Os ramos verdes simbolizam a esperança dos corações. A gritaria simboliza a facilidade com que se instrumentaliza a massa popular. Gestos e palavras de gratidão, acolhimento, respeito, colaboração, transformam-se em desqualificação caluniosa e rejeição total. O “rame-rame” das trevas segue a estratégia da calúnia forrada de suborno. O poder religioso, subserviente à política partidária, segue o esquema da corrupção e, depois, da perseguição. Em nome do poder político partidário, abençoado pela ideologia do poder religioso, a verdade é sacrificada como bola da vez. O fascínio pelo poder e a ilusão do dinheiro compram consciências, fragilizam ou instrumentalizam o ser humano. Dificilmente o ser humano se convence do poder e do dinheiro como seguranças efêmeras, porque dependemos disso. Tornamo-nos lobos ferozes, destruímos vidas se nos faltar esse tipo de (pseudo) segurança.
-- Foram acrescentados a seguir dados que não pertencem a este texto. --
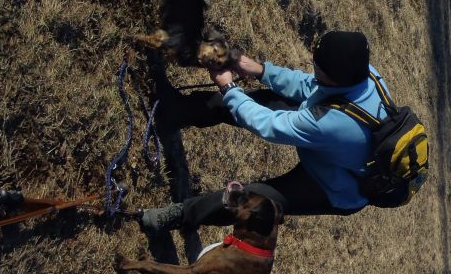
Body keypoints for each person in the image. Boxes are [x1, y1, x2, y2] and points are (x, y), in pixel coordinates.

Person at [139, 31, 389, 233]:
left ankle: (181, 215)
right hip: (336, 149)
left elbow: (267, 125)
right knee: (255, 100)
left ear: (338, 79)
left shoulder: (334, 123)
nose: (313, 70)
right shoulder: (364, 75)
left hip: (334, 186)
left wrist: (228, 87)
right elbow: (309, 85)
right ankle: (173, 111)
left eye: (318, 68)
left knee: (252, 200)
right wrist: (258, 70)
Jesus foi condenado à morte de cruz, pena máxima para sublevadores da lei, inimigos do poder. Foi julgado e condenado de forma sumária por duplo motivo. Primeiro: afirmou ser filho de Deus. Segundo: afirmou ser legítimo pagar imposto ao imperador. Porém, não seria admissível igualar o imperador a um deus, de acordo com a inscrição da moeda, “divino máximo”. Somente a Deus se deve amar e servir, em espírito e verdade, servindo aos nossos semelhantes. Oportunistas defendem interesses escusos manipulando a lei, recorrendo aos casuísmos e legalismos. Assim fizeram e continuarão fazendo muitos políticos ou religiosos das insuspeitáveis instituições.

Nossa natureza deve ser educada na fé, na ética, na capacidade de conviver de forma construtiva, abrindo espaços para os outros, e não perseguindo ou até destruindo suas vidas. Caso contrário, reproduziremos crucificados, excluídos, explorados, descartados, mal amados. Judas se vendeu por 30 dinheiros, mas não foi longe. Enforcou-se. Na conversão permanente, encontramos o sentido da vida doada com alegria e gratuidade, não sem provações! Mesmo caluniado como blasfemo e inimigo do povo, Jesus continua a doar a sua vida.